# Trying solve the phi function again

1. Jan 11, 2010

### xWhiteyx

This is getting on my nerves now. I am stumped on these:
1. The problem statement, all variables and given/known data
Obtain an expression for:
phi(p^3) and phi(P^n)

2. Relevant equations
phi(p^2)=p(p-1)

3. The attempt at a solution

The factors of P^n are 1 and P. Any number less than P^n that shares a factor must have p as a factor.

there are 3 numbers less than p^n. These are 1, P, and P^2.
Therefore phi(P^n)=P^n-3

But that is completely wrong, and I feel that I need lots of help. Also, if I can obtain an expression for phi(P^n) that might help me with phi(p^3).

2. Jan 11, 2010

### Dick

There are lots of numbers less than p^n that are divisible by p. You can write them all as k*p where k<p^(n-1).

3. Jan 11, 2010

### xWhiteyx

But it asks us to obtain an expression in terms of p, without using additional numbers. If I could do that, then this homework would be easy but it isn't.
So far, i believe that this might get me somewhere:
Take 3^3 for example. Which numbers less than 27 share a factor with it?

Clearly 1 does, 2 doesn't, 3 does, 4 doesn't, 5 doesn't. Does 6? Are 6 and 27 coprime? No, since 6 factors as 2*3, and so shares a factor of 3 with 27, yet it is't a power of three.

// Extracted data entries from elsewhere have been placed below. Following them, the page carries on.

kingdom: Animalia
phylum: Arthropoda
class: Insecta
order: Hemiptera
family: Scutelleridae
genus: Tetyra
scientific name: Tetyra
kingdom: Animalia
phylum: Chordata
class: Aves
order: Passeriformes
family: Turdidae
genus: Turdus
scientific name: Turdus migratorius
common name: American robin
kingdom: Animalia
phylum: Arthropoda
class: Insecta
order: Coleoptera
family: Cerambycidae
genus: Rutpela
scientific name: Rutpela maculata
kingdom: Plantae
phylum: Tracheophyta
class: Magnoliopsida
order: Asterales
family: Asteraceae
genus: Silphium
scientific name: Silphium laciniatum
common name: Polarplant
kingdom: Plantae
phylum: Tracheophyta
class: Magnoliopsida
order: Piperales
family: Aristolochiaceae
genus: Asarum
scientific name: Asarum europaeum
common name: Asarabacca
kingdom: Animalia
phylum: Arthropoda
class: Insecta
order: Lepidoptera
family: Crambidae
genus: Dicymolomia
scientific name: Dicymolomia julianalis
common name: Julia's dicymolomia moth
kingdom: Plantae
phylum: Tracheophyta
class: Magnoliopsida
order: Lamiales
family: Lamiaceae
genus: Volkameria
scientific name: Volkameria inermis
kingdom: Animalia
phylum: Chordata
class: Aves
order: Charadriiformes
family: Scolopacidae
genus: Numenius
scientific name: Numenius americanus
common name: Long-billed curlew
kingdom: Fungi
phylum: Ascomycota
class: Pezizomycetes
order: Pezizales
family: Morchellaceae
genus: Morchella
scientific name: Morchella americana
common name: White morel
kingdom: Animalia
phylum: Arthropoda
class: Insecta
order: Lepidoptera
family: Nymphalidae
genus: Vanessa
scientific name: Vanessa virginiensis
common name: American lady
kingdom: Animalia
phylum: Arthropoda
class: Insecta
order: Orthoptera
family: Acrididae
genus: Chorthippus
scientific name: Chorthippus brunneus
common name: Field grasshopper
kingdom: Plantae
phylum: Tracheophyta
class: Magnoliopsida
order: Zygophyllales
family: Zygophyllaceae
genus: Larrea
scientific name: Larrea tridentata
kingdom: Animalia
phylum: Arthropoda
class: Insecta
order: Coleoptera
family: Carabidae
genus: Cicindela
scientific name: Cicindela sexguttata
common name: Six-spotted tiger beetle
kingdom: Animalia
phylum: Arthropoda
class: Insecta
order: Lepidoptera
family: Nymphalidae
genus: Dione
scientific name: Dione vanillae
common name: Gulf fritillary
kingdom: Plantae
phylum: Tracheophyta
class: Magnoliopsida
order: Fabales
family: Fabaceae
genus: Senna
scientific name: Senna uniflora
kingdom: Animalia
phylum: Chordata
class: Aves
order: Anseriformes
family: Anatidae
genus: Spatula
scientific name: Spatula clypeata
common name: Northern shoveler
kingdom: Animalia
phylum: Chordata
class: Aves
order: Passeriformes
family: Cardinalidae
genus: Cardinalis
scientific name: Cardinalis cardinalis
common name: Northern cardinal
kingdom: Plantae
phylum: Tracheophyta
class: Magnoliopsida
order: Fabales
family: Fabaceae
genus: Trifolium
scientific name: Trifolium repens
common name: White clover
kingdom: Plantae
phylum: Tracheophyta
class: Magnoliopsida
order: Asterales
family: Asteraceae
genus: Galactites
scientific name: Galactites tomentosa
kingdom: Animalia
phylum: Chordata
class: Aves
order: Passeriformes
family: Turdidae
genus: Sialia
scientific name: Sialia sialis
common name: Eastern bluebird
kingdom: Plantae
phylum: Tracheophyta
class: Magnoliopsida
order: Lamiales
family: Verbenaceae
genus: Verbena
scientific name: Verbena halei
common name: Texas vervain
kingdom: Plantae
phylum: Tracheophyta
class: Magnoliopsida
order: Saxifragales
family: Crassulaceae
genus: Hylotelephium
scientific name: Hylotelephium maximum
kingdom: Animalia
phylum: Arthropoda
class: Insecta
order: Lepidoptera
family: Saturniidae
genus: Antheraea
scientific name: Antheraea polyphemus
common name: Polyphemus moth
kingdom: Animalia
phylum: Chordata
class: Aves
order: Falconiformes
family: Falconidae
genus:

But I don't know how to "obtain expression" for phi(P^3) or phi(p^n)

4. Jan 11, 2010

### Dick

Here's a list of the numbers less than or equal to 3^3=27 that are NOT coprime to 27. 1*3, 2*3, 3*3, 4*3, 5*3, 6*3, 7*3, 8*3, 9*3. Do you see a pattern? How many are there? I notice I've been counting 0 rather than 27 as one of them. My mistake.

5. Jan 11, 2010

### xWhiteyx

9. So, the number of numbers coprime to, for example, 3^3 is 3^3- 3*3.

Would that then form the formula:
phi(P^n)=(P^n)-(P*P)

If that is the formula, then how would you express that?

6. Jan 11, 2010

### Dick

I should have made the last number 9*3 rather than the first number 0*3, but the count is still 9. Yes, ok, so phi(27)=3^3-3^2. Before you jump to conclusions, what about phi(3^4)? The numbers not coprime to 3^4 are still 1*3, 2*3, 3*3, 4*3, .... 26*3, 27*3. Now how many are there? How about phi(3^5)?

7. Jan 11, 2010

### xWhiteyx

phi(3^4)=54. 81-54=27 which is 3^3. So if I assume, before I find it out, that phi(3^5) would be 243-81 (162) and then figure it out.

The answer is indeed 162. So would phi(P^n)=(P^n)-(p^n-1)?

If so, how would you right that as an expression. My teacher said that it is all well and good spotting a pattern, but you need to be able to explain it.

8. Jan 11, 2010

### Dick

Yes. phi(p^n)=p^n-p^(n-1). I thought that we have already been trying to explain it. As I said the numbers less than p^n that are NOT relatively prime to p^n are 1*p, 2*p, 3*p, .... p^(n-1)*p. You can just count them. How many are there? Doesn't that look like an explanation to you?

9. Jan 11, 2010

### xWhiteyx

Sorry, I'll try to be more clear. I'll show you what I mean by giving you my answer from an earlier quiestion question.

1) when p is a prime number, ontain an expression for phi(p) in terms of p:-

Numbers which arn't coprime to p would be divisible by p. All intergers from 1 to p-1 are not divisible by p. So the number of numbers less than p which are coprime to it is p-1.

That's the kind of expression I need. For P^3 and P^n

10. Jan 11, 2010

### Dick

You can find the number of integers less than or equal to p^n which ARE coprime to p^n by finding the number of integers less than or equal to p^n which ARE NOT coprime to p^n, and then subtracting that from p^n. All of the integers less that or equal to p^n ARE coprime to p^n EXCEPT for the ones of the form k*p where k=1,2,3,4,...p^(n-1). I'm not sure I know how to say that more simply.

11. Jan 11, 2010

### xWhiteyx

Could you then say that for P^3, it's basically the same thing, except excahnge P^n for P^3.

12. Jan 11, 2010

### Dick

It's the same thing no matter what n is. phi(p)=phi(p^1)=p^1-p^0=p-1 works too.

13. Jan 11, 2010

### xWhiteyx

thanks. I'll probaly be getting back to you later on harder phi functions. This is still the easy bit.